The scientists also demonstrated that the protein controls activity in two distinct stress signaling pathways in the brain. It reduces not only the release of cortisol via one pathway but also adrenaline and noradrenaline via the other.

“We know that an abnormal stress response can precipitate or worsen depression and cause anxiety disorder and cardiovascular disease,” says first author Vasco Sousa. “Therefore, it is important to find out whether the link between p11 deficiency and stress response that we see in mice can also be seen in patients.”

The study, which appears in the journal Molecular Psychiatry, was a collaboration between the Karolinska Institutet and researchers at VU University in Amsterdam, The Netherlands.

 

Knockout mice

To investigate the role of p11 in stress responses, the scientists bred “knockout” mice that lack the gene that makes this protein.

They compared their behavior with normal mice using a variety of standard tests. These suggested that those without p11 experienced heightened stress and anxiety.

For example, in one test, mice pups were separated from their mothers for 3 hours a day. The researchers found that pups lacking p11 produced more high-pitched distress calls, known as ultrasonic vocalizations, compared with normal pups.

In another test of anxiety-like behavior, the team gave the adult mice a choice of spending time in a brightly lit area or a dark space. Mice that were deficient in p11 chose to spend less time in the brightly lit area compared with normal mice.

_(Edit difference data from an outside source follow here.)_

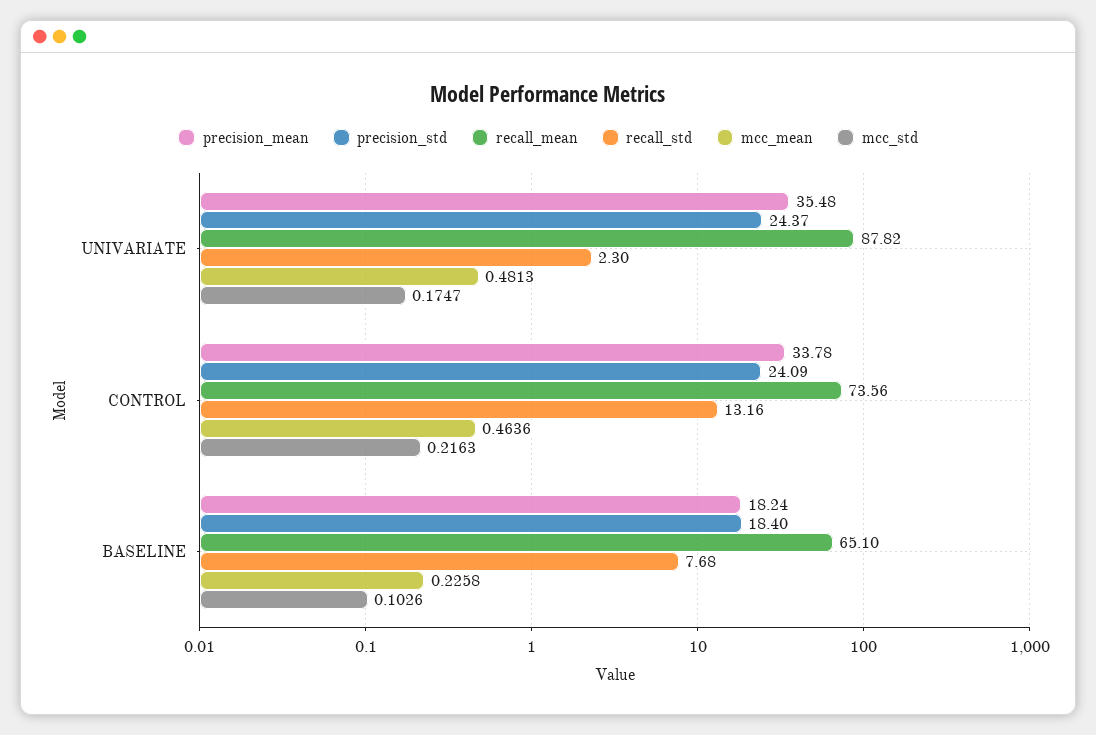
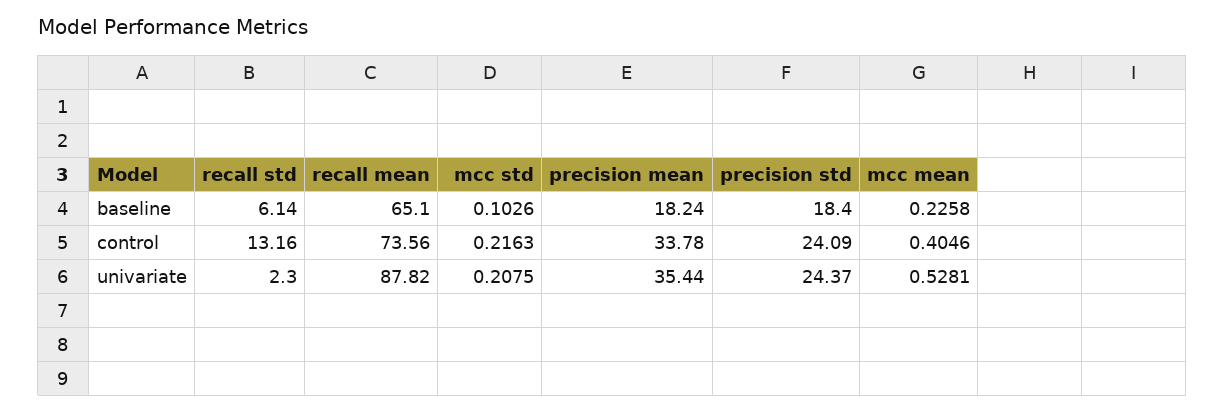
  {
    "precision_mean": {
-     "UNIVARIATE": 35.48,
+     "UNIVARIATE": 35.44,
      "CONTROL": 33.78,
      "BASELINE": 18.24
    },
    "precision_std": {
      "UNIVARIATE": 24.37,
      "CONTROL": 24.09,
      "BASELINE": 18.4
    },
    "recall_mean": {
      "UNIVARIATE": 87.82,
      "CONTROL": 73.56,
      "BASELINE": 65.1
    },
    "recall_std": {
      "UNIVARIATE": 2.3,
      "CONTROL": 13.16,
-     "BASELINE": 7.68
+     "BASELINE": 6.14
    },
    "mcc_mean": {
-     "UNIVARIATE": 0.4813,
+     "UNIVARIATE": 0.5281,
-     "CONTROL": 0.4636,
+     "CONTROL": 0.4046,
      "BASELINE": 0.2258
    },
    "mcc_std": {
-     "UNIVARIATE": 0.1747,
+     "UNIVARIATE": 0.2075,
      "CONTROL": 0.2163,
      "BASELINE": 0.1026
    }
  }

In addition, their heart rates took longer to return to normal after a stress-provoking stimulus.

The scientists also monitored stress hormone levels in the animals, revealing hyperactivity in two distinct stress pathways in the mice that lacked p11.

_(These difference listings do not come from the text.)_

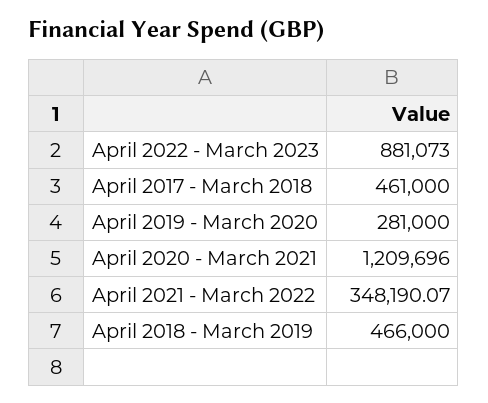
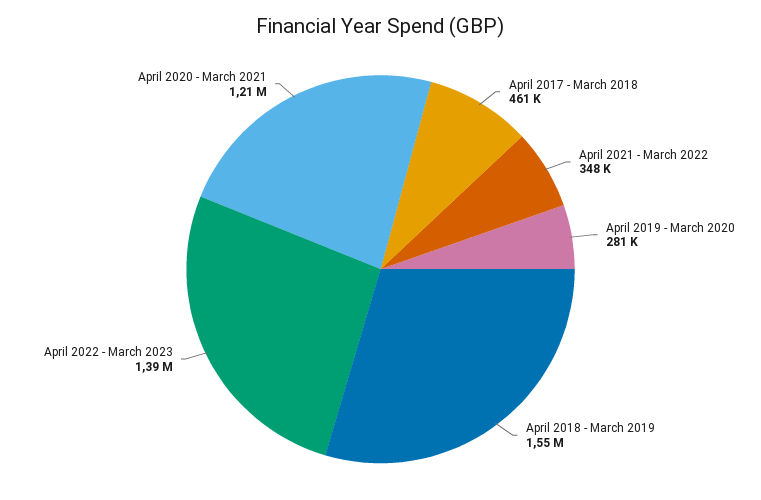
  {
-   "April 2022 - March 2023": 881073,
+   "April 2022 - March 2023": 1390000,
    "April 2017 - March 2018": 461000,
    "April 2019 - March 2020": 281000,
    "April 2020 - March 2021": 1209696,
    "April 2021 - March 2022": 348190.07,
-   "April 2018 - March 2019": 466000
+   "April 2018 - March 2019": 1550000
  }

One such pathway, called the sympathetic-adrenal-medullary (SAM) axis, is responsible for the immediate surge in adrenaline and noradrenaline that occurs in frightening situations, triggering physiological changes such as increased heart rate.

The other pathway, known as the hypothalamus-pituitary-adrenocortical (HPA) axis, responds slightly less quickly and leads to the release of cortisol. This stress hormone raises blood sugar levels, among other metabolic changes, and suppresses functions that the body does not need for the fight-or-flight response.